Questa impostazione contraddice in pieno le conclusioni della scienza economica sul tema, per le quali i mercati risultano efficienti, se non altro in forma debole, per cui risulta impossibile trarre profitto dalle informazioni note (e le quotazioni passate delle attività finanziarie, su cui si costruiscono i grafici, sono ampiamente note). Questo approccio è anche noto come teoria del random walk. In termini pittoreschi, chi sostiene la teoria del random walk non trova sostanziali differenze fra il grafico delle quotazioni di qualsivoglia attività finanziaria e il cammino, che si presuppone altamente casuale, percorso dal classico marinaio che ha alzato troppo il gomito all’uscita da un qualunque bar. Tale teoria è sostanzialmente confermata da una ampissima letteratura e da una notevolissima mole di lavori empirici.
Coloro che seguono l’approccio tecnico si pongono in una posizione completamente diversa e per vari aspetti contraria. Il postulato alla base di questo approccio è dato appunto dalla negazione del random walk: secondo questa impostazione, nei mercati esistono tendenze ben definite, che è possibile individuare e sfruttare con profitto, semplicemente guardando il grafico dei prezzi delle attività finanziarie, poiché in essi si presentano in maniera ricorrente formazioni grafiche caratteristiche che spesso (ma non sempre) ne indicano un certo andamento futuro.
L’impostazione sottostante è di tipo psicologico. Si sostiene che le prove empiriche che confermano la teoria del random walk sono basate su metodi statistici di stima di tipo lineare, non adatti a cogliere la complessità dei mercati. Tale complessità deriva appunto dall’approccio psicologico che i partecipanti al mercato, potenziali compratori e venditori, hanno nei confronti del mercato stesso, e che oscillano a seconda delle circostanze da stati d’animo di avidità, entusiasmo, euforia, a stati opposti di perplessità, pessimismo, depressione.
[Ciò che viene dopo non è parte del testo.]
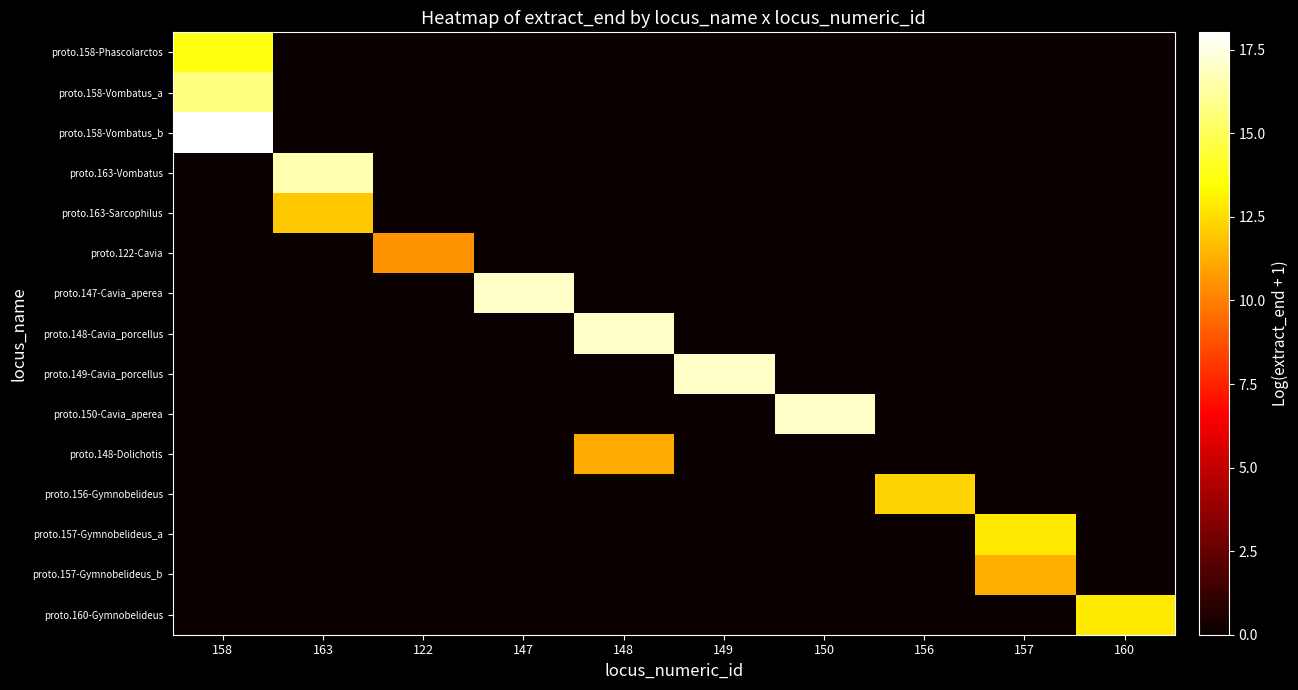

At how many categories does at least one series exceed 9?

10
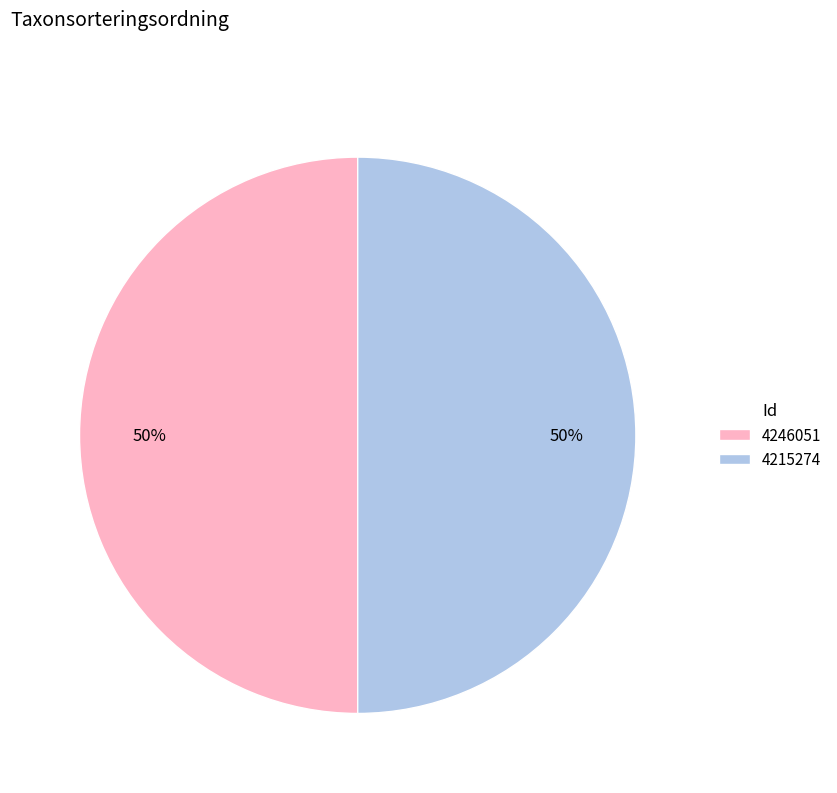

Do 4215274 and 4246051 together represent more than half of the pie?

Yes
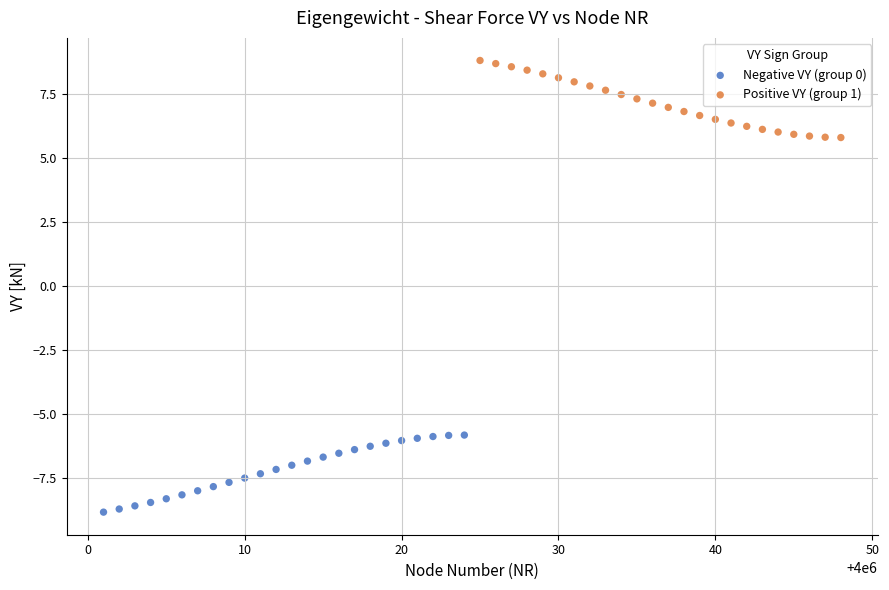

Which series contains the lowest Y value?

Negative VY (group 0)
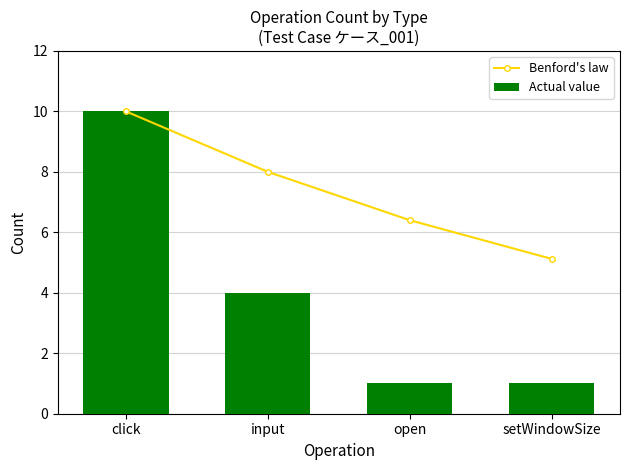

How many groups of bars are there?

4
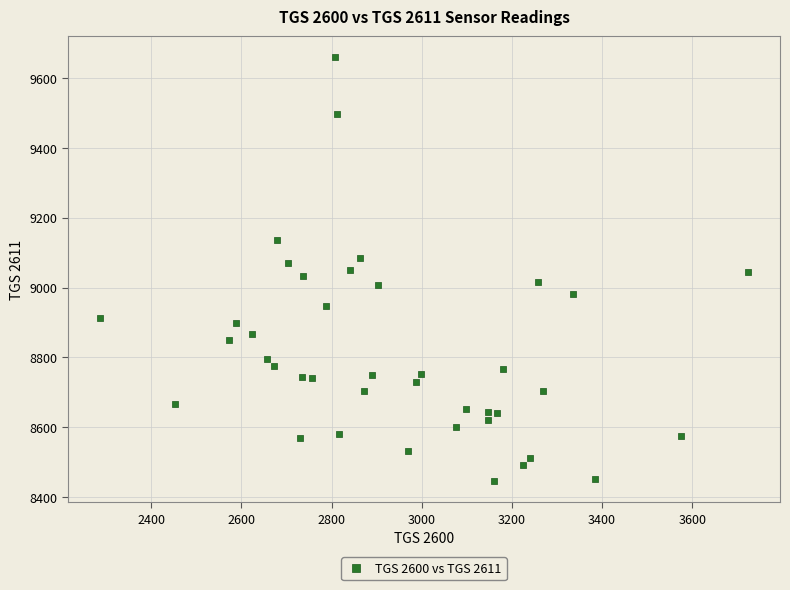

What is the range of Y values (max minus min)?

1213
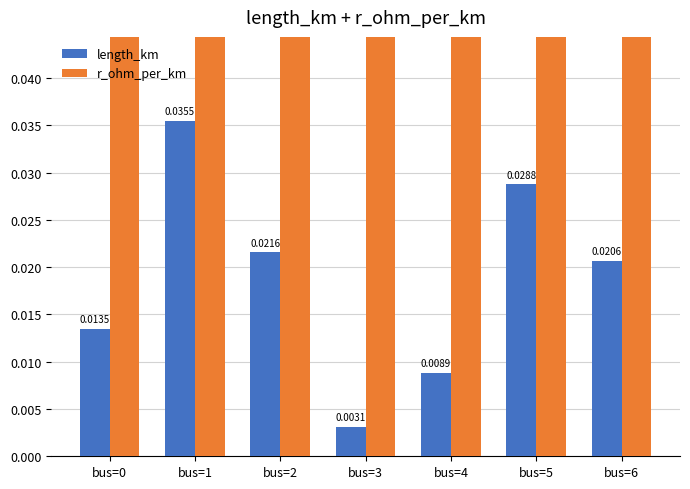

How many data points does each series have?

7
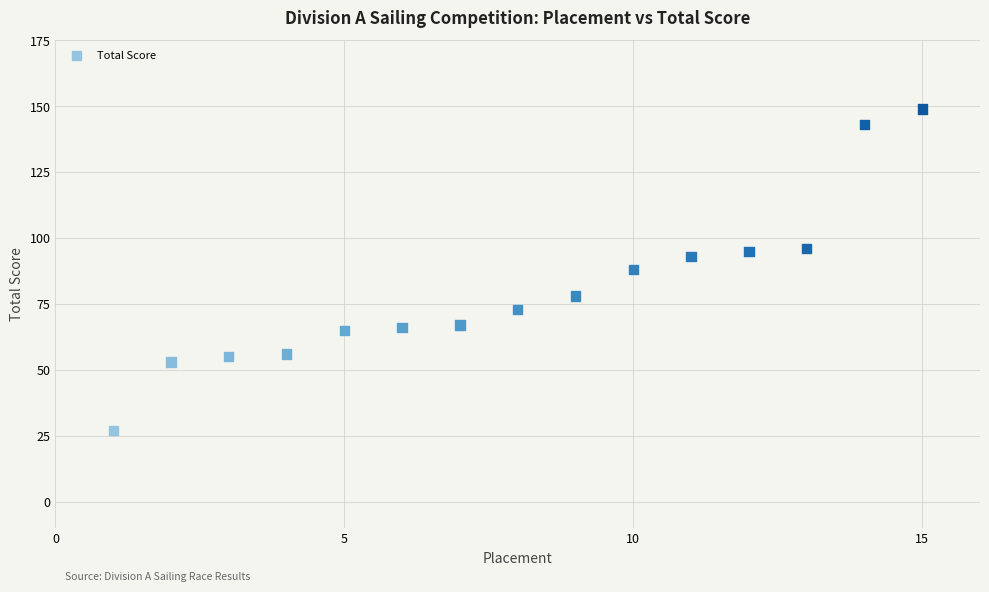

What is the range of Y values (max minus min)?

122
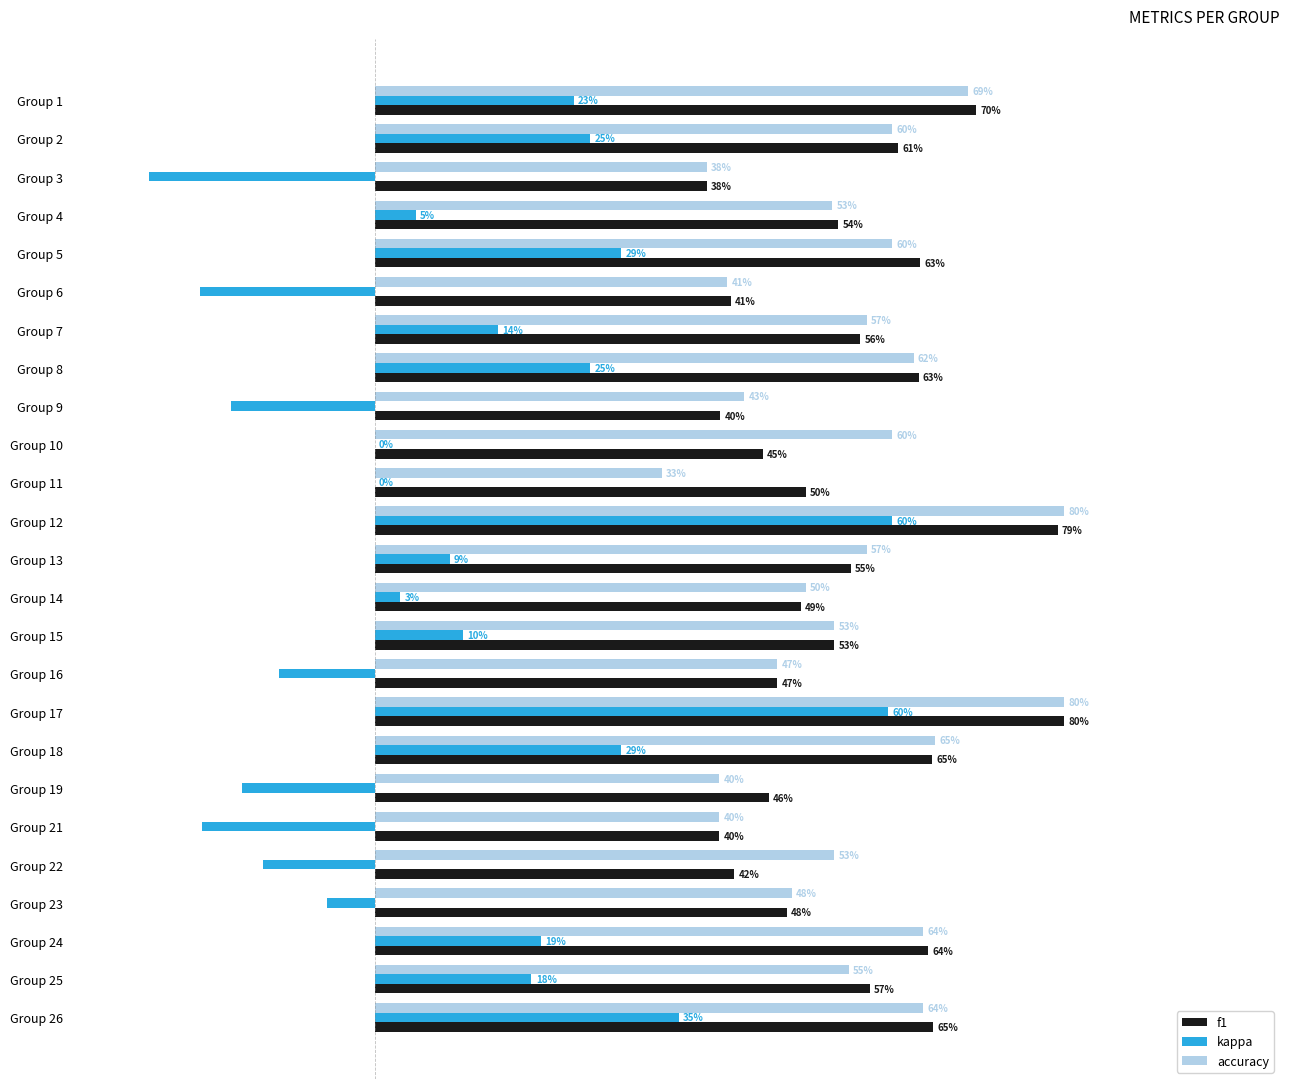

What is the average value of the accuracy series?

0.5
Non altrimenti si spiegherebbe, dicono gli analisti tecnici, come mai i mercati abbiano tali e tante oscillazioni pur in presenza di notizie che tutti conoscono e di situazioni economiche, settoriali, aziendali, di mercato che non mutano nel giro di settimane o mesi, mentre le quotazioni possono, nel medesimo periodo di tempo, avere oscillazioni ragguardevoli.
Dalla lotta quotidiana che si scatena ogni giorno sui mercati fra opposte opinioni, e dalla lotta quotidiana che ogni operatore ingaggia dentro di sé fra le proprie speranze, timori e paure derivano decisioni di posizionamento in acquisto o vendita che non sempre hanno molto a che vedere coi dati economici fondamentali noti a tutti gli operatori. Così come per la teoria economica prevalente, anche per gli analisti tecnici i prezzi delle attività quotate in mercati efficienti e con un certo spessore negli scambi riflettono immediatamente tutte le informazioni rilevanti, note e non.
Infatti anche chi fosse eventualmente al corrente di informazioni riservate (insider) e operasse di conseguenza, intraprenderebbe iniziative di acquisto o vendita rilevabili, sui grafici dei prezzi e delle quantità, da un osservatore attento. Quindi pur non essendo al corrente del contenuto di queste informazioni, chi osservasse lo sviluppo delle operazioni poste in essere dagli insider potrebbe accodarsi e ottenere un profitto anche senza essere al corrente di alcuna informazione riservata.